[Text section]:

====================

Security Games on a Plane

Abstract

Most existing models of Stackelberg security games ignore the underlying topology of the space in which targets and defence resources are located. As a result, allocation of resources is restricted to a discrete collection of exogenously defined targets. However, in many practical security settings, defense resources can be located on a continuous plane. Better defense solutions could therefore be potentially achieved by placing resources in a space outside of actual targets (e.g., between targets). To address this limitation, we propose a model called Security Game on a Plane (SGP) in which targets are distributed on a 2-dimensional plane, and security resources, to be allocated on the same plane, protect targets within a certain effective distance. We investigate the algorithmic aspects of SGP. We find that computing a strong Stackelberg equilibrium of an SGP is NP-hard even for zero-sum games, and these are inapproximable in general. On the positive side, we find an exact solution technique for general SGPs based on an existing approach, and develop a PTAS (polynomial-time approximation scheme) for zero-sum SGP to more fundamentally overcome the computational obstacle. Our experiments demonstrate the value of considering SGP and effectiveness of our algorithms.

====================

[Work request 1]: In the entries, take everything from the line containing "At which label" down to the line containing "The value of", swap "Aggravated Assault" for "Burglary", and give those lines back with nothing else changed.
The abstract and the entries that come after it are unrelated material.

[Study material]:

====================

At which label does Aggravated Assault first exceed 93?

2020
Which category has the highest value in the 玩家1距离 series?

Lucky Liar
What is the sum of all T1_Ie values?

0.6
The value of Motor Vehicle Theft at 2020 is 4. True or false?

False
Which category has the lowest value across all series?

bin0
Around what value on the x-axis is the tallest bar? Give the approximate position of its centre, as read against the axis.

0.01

====================

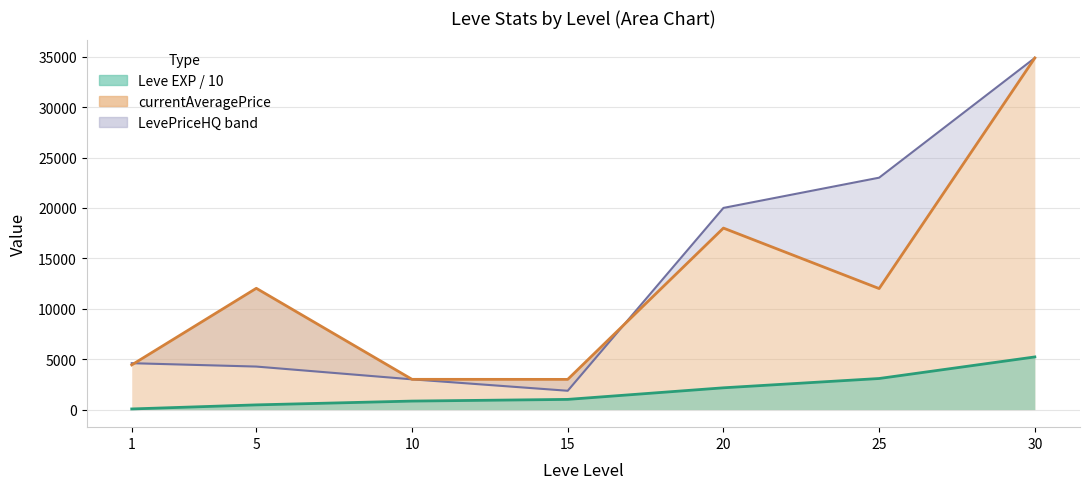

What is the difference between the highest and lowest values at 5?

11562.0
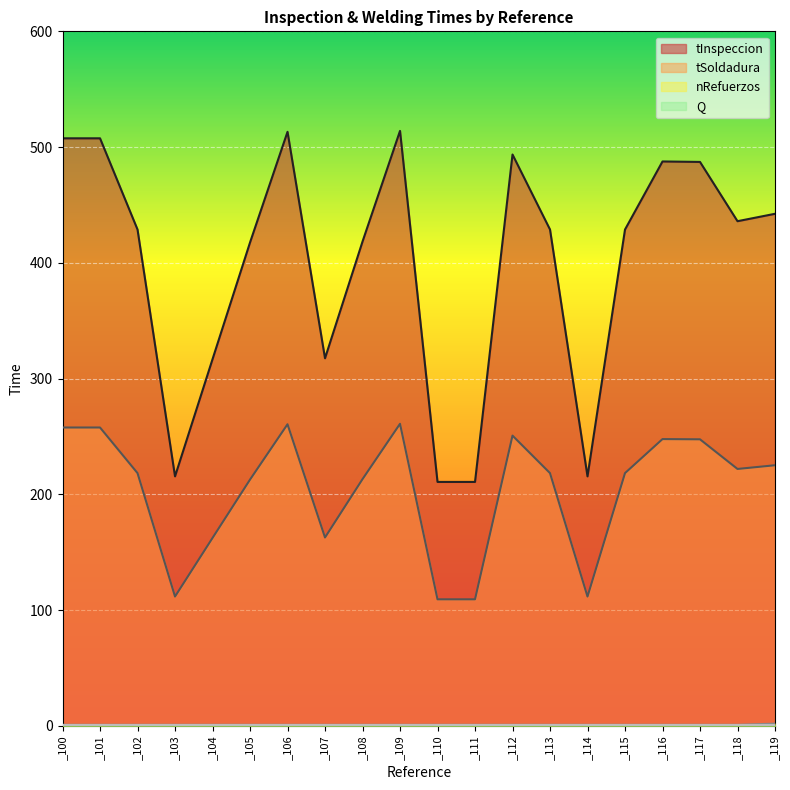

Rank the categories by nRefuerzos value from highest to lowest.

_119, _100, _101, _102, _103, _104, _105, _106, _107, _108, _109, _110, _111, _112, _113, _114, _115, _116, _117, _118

====================

[Work request 2]: According to the abstract, how hard is it to compute a strong Stackelberg equilibrium of an SGP?

[Your response 1]:
At which label does Burglary first exceed 93?

2020
Which category has the highest value in the 玩家1距离 series?

Lucky Liar
What is the sum of all T1_Ie values?

0.6
The value of Motor Vehicle Theft at 2020 is 4. True or false?

[Your response 2]: It is NP-hard even for zero-sum games and inapproximable in general.